We drove through a wide and curving sprawl highway that went past shopping mall after shopping mall and restaurants and gas stations, and CVS pharmacies that were right across the street from Walgreens pharmacies, and gun shops and castle-themed miniature golf courses, and dark, empty retail spots that were sort of overgrown with Dangling foliage, but nothing that looked like any place specifically.

“There's no way we're going to find Andrew here,” I mumbled.

“Yeah, man.

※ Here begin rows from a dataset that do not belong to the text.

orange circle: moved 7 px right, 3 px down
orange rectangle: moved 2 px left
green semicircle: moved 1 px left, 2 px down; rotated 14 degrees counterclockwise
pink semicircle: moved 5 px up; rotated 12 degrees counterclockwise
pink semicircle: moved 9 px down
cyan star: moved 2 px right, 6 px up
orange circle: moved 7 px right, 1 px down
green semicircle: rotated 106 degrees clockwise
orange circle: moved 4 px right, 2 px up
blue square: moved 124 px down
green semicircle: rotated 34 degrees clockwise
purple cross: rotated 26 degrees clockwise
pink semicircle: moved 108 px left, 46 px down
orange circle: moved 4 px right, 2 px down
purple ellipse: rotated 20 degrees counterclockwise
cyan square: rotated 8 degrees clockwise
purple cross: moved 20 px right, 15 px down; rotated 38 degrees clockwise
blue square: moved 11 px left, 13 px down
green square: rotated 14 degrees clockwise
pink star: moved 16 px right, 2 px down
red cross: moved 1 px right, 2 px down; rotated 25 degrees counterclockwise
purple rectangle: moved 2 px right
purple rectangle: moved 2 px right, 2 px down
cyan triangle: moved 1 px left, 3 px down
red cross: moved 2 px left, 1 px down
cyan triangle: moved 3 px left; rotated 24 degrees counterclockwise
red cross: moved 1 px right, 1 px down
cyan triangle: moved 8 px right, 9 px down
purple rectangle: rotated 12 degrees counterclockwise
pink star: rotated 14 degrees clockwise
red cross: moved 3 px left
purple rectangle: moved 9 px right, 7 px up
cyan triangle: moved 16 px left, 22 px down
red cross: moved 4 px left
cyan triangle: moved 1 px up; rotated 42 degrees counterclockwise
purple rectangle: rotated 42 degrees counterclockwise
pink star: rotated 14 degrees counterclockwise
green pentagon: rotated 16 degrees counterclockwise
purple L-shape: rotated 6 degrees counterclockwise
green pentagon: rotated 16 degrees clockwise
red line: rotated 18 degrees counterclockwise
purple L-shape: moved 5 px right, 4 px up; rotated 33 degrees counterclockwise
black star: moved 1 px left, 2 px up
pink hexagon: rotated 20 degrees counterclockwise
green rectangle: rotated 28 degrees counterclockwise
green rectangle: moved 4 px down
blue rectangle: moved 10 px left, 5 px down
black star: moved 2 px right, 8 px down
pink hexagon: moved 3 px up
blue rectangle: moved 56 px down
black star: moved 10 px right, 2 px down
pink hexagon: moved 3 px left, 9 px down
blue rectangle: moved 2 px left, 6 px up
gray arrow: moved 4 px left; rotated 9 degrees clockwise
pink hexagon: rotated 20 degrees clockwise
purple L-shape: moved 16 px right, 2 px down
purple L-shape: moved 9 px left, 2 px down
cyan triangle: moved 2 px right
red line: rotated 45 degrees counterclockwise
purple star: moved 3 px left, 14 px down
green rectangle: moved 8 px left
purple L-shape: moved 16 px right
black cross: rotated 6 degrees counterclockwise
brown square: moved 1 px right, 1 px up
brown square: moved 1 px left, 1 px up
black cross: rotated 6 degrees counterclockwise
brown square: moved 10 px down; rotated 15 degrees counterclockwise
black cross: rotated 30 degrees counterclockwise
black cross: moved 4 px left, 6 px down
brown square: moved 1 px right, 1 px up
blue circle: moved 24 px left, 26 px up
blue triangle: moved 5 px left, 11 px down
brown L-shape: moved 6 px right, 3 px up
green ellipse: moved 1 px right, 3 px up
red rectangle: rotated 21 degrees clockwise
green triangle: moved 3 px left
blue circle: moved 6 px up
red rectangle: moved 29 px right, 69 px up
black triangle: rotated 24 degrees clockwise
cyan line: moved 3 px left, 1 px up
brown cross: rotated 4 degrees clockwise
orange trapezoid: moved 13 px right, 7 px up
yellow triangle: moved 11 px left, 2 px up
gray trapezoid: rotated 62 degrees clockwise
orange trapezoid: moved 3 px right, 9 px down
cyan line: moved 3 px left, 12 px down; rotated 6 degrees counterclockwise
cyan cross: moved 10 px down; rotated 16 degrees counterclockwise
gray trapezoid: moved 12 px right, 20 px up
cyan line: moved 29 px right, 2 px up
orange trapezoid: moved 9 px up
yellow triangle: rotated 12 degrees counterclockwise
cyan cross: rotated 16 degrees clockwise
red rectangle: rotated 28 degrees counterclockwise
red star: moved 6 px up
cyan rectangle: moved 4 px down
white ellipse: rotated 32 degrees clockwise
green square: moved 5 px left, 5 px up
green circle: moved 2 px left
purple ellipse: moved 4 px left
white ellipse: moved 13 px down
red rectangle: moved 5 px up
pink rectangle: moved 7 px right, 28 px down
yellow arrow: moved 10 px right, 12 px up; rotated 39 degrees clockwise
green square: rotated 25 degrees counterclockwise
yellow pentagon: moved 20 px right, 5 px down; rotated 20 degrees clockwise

Yeah. We have a problem,” Gus nodded.

Finally, finally, after like a half hour of just sprawling crap (that looked exactly like the sprawling crap around Dubuque, Iowa, except with palm trees and thick shrubs), we pulled into a part of town that was older and sort of on a grid.

The giant palms bent over the car. Ranch-style houses sat back from the road in darkness. The houses got a little closer and older, but not like a hundred years old, more like from the seventies or something, and there were more and more old strip malls, and then a cemetery, and then we came to a sign that had an arrow pointing to downtown Fort Myers and one to the Midpoint Bridge and Cape Coral. Gus took a right to head toward downtown, because we couldn't leave Fort Myers.

But we never got to a downtown. About ten minutes later, Gus pulled into the empty parking lot of a closed restaurant that had thick bushes and trees all around it. He parked and shut off the car. We both stared into the dark.

“What are we going to do?” I asked.

“I can't drive anymore, man. I feel like I'm going to crash. We can hide in this overgrowth, man. We don't have any place to go, anyway. Try your freaking brother again.”

Andrew didn't answer, of course. “We don't know where we are, Andrew…”

“McGregor Boulevard,” Gus said.

“McGregor Boulevard…”

“In Fort Myers,” Gus said.

“In Fort Myers, Andrew.”

“Edison Restaurant, right next to the country club.”

“Edison Restaurant. The country club. My phone's dead. Call Gus, okay?”

Andrew didn't call. We sat in silence for another ten minutes.

“I'm going to sleep now,” Gus said.

Gus stuck his hand next to the seat and pulled a lever, and the shitty Celica chair fell backward and then he was out cold, I thought.

I breathed hard. My nerves sort of leapt. I didn't want to meet my grandfather, Aleah. I also didn't want to be stuck in a parking lot in the middle of the night in the middle of Florida where criminals might be hiding. (I've seen a lot of episodes of
COPS
.) I heard tree-creaking noises and cars driving past the entrance slowly. My muscles filled with juice. Had to do it. I got out of the car and pissed in a bush, and then I ran back and forth and back and forth across the parking lot like the total freak-show clown that I am.

After awhile, Gus rolled down his window and shouted, “Would you stop? You're like a freaking hamster on one of those wheels.”

“This is what I do,” I shouted.

“Freak, Felton. Wow,” Gus said.

I ran back and forth until I could barely stand.
What
the
hell? Where's Andrew? Why am I here? I don't want to see my grandpa. I don't care about Tovi. This is stupid. Why aren't I in Michigan? Jesus Christ. Jerri? I'm sorry. Why am I here?
It took probably two hours, seriously. When I climbed back in the car, Gus was really asleep.

It was so freaking dark, and those thick palm tree bushes were bent over the car blocking out everything…

• • •

Wait.

Renee's not back, yet. It's been like twenty minutes. Should I really go find her? In the bathroom? Some more people just showed up. Like ten middle-aged African Americans. They're all wearing Hawaiian shirts like Andrew wears. They all look like they're going to fall asleep. I'm so tired too. There's one dude working the ticket window, and he's so tired he might not make it through the next couple of minutes.

Where the hell is Renee? I'm passing out. I have to unplug my computer and pack up if I'm going to find her.